My pinion feather has given me warning but it’s also ensured that I can’t fly to Freya’s rescue. I can’t even save myself from being burned to ash in this olive grove.
Except, the pinion feather of a fae should also be able to create a portal between soulmates. Do I still hold enough shadow magic to create one?
My eyes blaze, as I wrench my wings forward. I ignore the pain, the smoke in my lungs, and the burns from the flames.
I ignore everything apart from the shadows flowing through me, throwing them out in front of me.

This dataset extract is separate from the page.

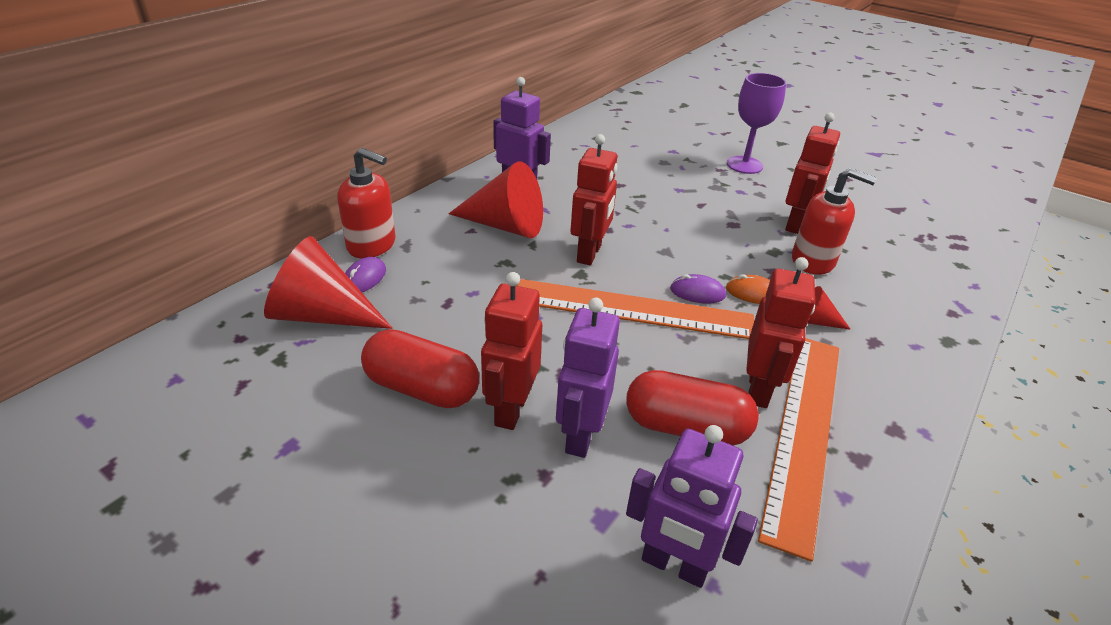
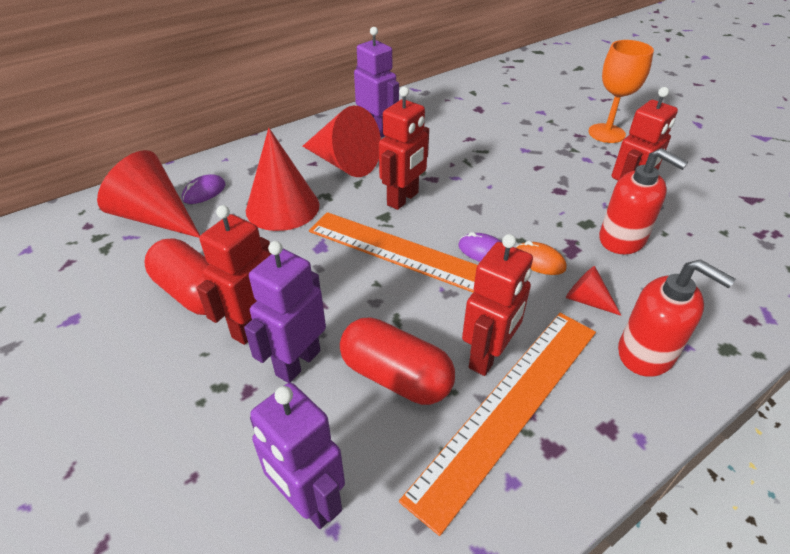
camera: 20 degrees right, 5 degrees up
red soap dispenser [337,148,395,258] -> red soap dispenser moved to [618,259,736,377]
purple goblet [727,73,786,174] -> orange goblet [588,40,654,143]
none -> red cone [246,128,320,231]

Instantly, the flames die down.
The shadows swirl into a portal, as black as night before the moon or the stars were born. The portal expands and expands, until it’s large enough.
Then I throw myself into the void with a warrior yell of rage and agony.
It’s like dying.
It’s like being taken apart and then being put together again.
It’s like being battered with every overwhelming emotion and sensation for less than a fraction of a second and yet an infinite amount of time.
I land on the other side of the shadow portal on the muddy riverbank of the Umber, disorientated, barely able to see, and nauseous.
Yet I still sense Freya’s terror through the bond.
I sniff, desperately trying to smell her.
When I catch the smell of roses, I drag myself through the mud toward the edge of the river, letting her scent guide me alone.
I wrinkle my nose, listening to the loud sound of the rushing river below.
My Omega is down there.
How did she fall? Is she on a ledge?
I take a deep breath. I don’t have a way to get her out of this from up here. I’ll need to join her.
I let my body go lax, which is the best way to avoid injury, then I grit my teeth and fall over the steep bank.
“Daire?” I hear Freya’s panicked call. “Watch out. Don’t fall.”